▶ **JOB ITEM**: Among the entries below, find the lines with "Танцы" and copy them.

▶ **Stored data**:
· · · ·

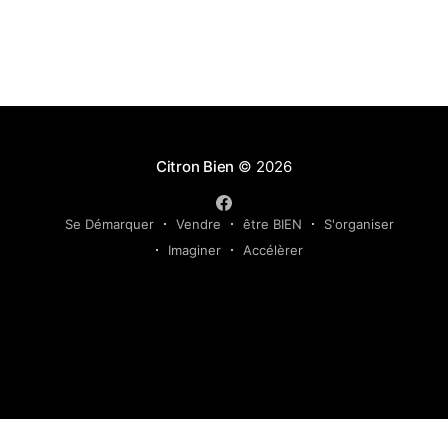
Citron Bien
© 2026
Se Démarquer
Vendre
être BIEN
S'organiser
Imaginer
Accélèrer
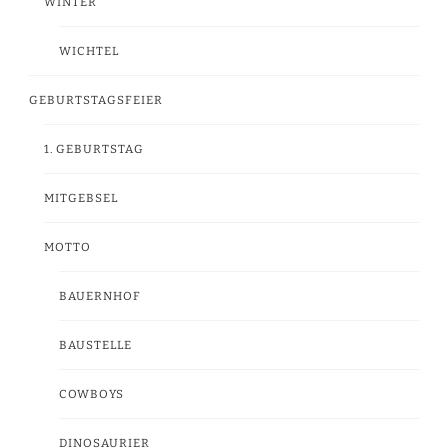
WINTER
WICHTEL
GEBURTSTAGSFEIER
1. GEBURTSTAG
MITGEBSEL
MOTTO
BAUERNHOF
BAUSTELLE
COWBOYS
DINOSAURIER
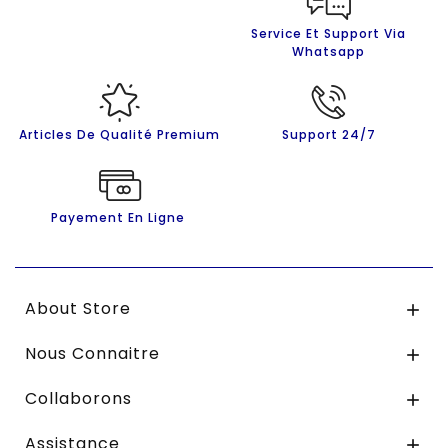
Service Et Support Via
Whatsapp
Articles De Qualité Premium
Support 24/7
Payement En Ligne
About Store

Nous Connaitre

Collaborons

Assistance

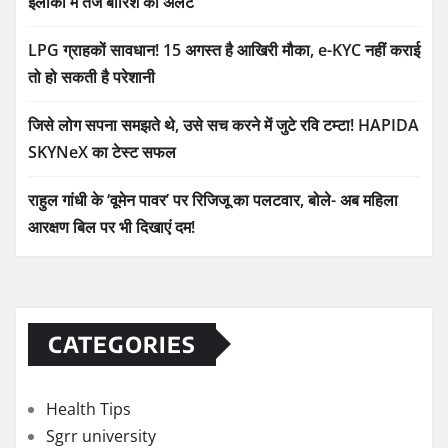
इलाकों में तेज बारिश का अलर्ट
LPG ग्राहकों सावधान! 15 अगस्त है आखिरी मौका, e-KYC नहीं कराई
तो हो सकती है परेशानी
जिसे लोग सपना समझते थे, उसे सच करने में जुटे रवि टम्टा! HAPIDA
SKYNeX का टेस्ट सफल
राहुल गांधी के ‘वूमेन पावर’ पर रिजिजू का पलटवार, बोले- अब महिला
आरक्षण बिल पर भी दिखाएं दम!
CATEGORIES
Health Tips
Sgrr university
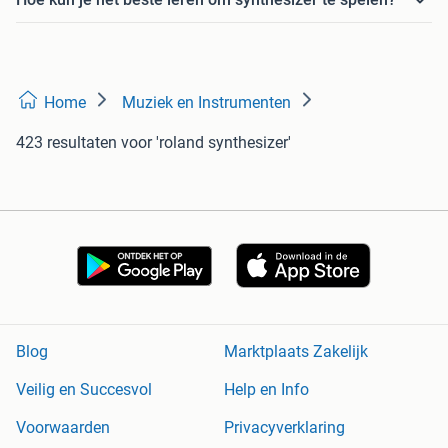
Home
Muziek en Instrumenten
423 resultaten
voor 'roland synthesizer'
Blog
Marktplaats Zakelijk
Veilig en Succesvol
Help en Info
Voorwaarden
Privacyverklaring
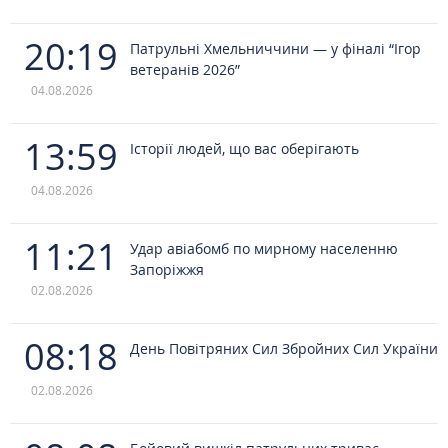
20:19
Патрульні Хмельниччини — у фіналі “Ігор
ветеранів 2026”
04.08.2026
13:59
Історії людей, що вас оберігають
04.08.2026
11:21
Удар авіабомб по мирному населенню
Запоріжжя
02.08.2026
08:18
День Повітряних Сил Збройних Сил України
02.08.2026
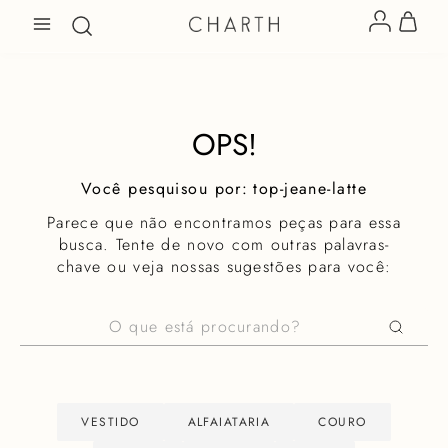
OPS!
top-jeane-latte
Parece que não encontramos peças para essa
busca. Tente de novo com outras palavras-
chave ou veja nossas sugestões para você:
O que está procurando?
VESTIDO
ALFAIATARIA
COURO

· · · ·

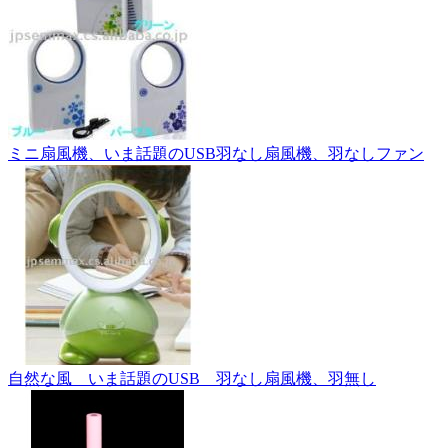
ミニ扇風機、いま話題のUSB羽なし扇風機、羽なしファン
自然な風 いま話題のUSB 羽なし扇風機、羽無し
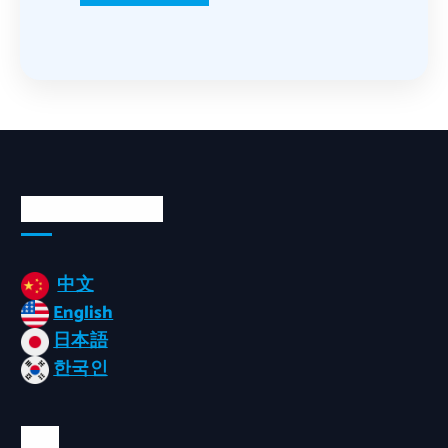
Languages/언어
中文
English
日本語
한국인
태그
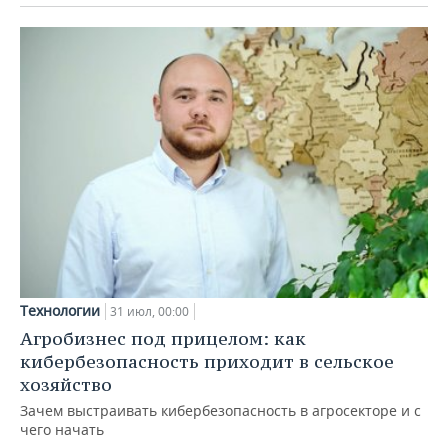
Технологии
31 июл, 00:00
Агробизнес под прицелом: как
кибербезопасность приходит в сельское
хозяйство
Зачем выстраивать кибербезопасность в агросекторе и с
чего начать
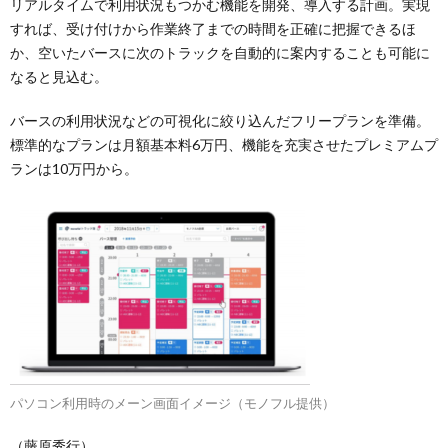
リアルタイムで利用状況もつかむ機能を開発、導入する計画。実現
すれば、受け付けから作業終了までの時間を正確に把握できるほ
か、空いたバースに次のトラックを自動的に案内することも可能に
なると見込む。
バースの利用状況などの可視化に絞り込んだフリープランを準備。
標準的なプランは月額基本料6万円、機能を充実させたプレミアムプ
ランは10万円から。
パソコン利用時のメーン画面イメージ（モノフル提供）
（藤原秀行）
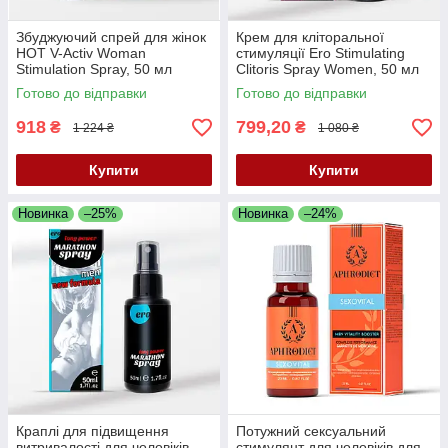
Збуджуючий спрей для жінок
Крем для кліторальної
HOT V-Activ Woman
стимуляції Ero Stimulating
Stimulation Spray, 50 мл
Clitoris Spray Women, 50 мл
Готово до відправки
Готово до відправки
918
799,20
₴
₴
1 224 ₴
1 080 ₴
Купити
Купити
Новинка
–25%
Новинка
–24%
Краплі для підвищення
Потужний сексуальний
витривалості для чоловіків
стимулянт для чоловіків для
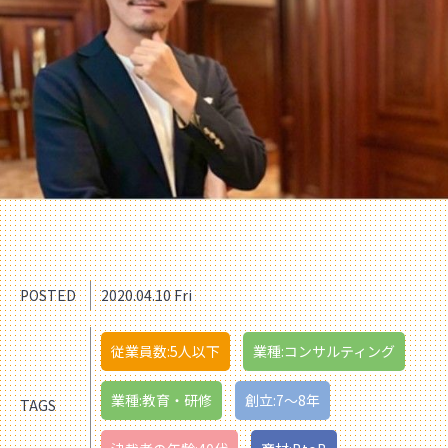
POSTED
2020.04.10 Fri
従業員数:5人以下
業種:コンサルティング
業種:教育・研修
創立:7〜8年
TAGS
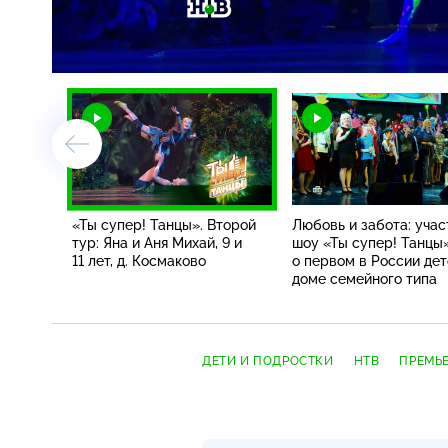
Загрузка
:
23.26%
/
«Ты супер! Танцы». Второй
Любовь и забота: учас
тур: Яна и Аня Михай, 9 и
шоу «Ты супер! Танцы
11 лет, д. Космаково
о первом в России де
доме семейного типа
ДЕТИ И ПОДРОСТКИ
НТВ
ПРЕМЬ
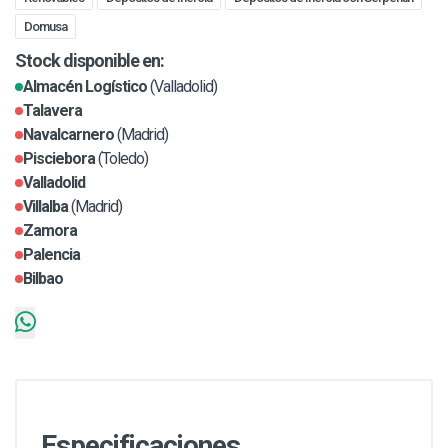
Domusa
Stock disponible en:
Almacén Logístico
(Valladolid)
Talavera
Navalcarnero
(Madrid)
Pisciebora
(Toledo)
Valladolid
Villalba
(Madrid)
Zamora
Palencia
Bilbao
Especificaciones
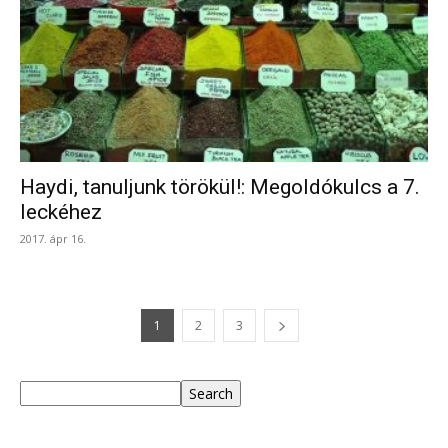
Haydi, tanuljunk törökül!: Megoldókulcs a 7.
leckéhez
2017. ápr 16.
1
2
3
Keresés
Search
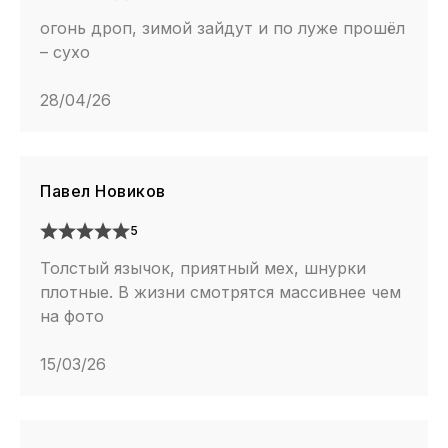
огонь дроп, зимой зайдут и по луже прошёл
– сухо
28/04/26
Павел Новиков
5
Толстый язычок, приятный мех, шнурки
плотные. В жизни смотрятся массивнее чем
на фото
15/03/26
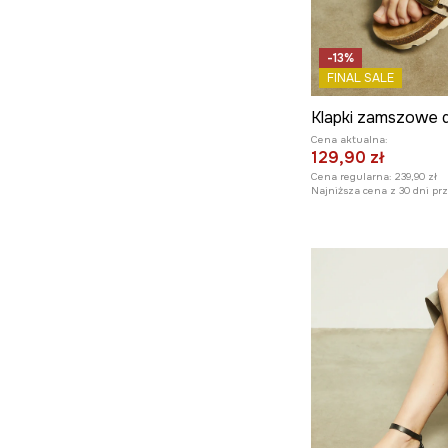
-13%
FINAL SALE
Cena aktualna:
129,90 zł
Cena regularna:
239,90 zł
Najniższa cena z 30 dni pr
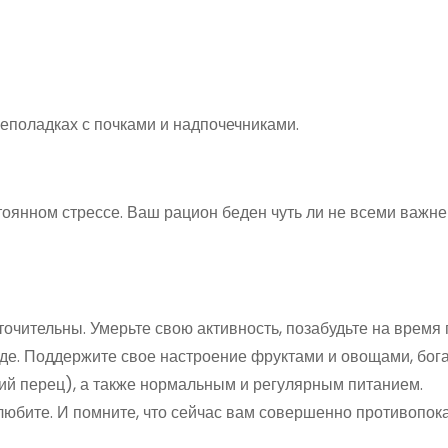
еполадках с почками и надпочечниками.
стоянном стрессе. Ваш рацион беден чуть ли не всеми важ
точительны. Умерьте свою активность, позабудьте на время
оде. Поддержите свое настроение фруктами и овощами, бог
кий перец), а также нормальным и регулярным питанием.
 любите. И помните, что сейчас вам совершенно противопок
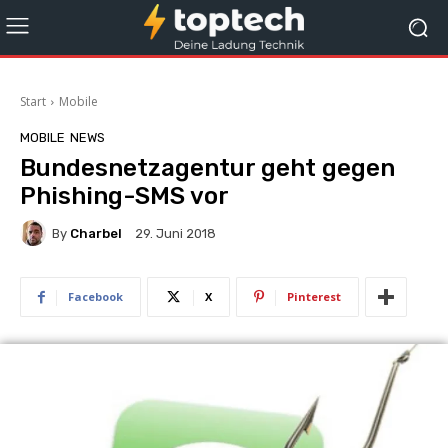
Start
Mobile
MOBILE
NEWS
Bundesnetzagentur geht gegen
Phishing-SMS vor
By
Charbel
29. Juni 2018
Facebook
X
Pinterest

· · · ·

▶ **RESPONSE BOX**:
«Ты супер! Танцы». Второй
шоу «Ты супер! Танцы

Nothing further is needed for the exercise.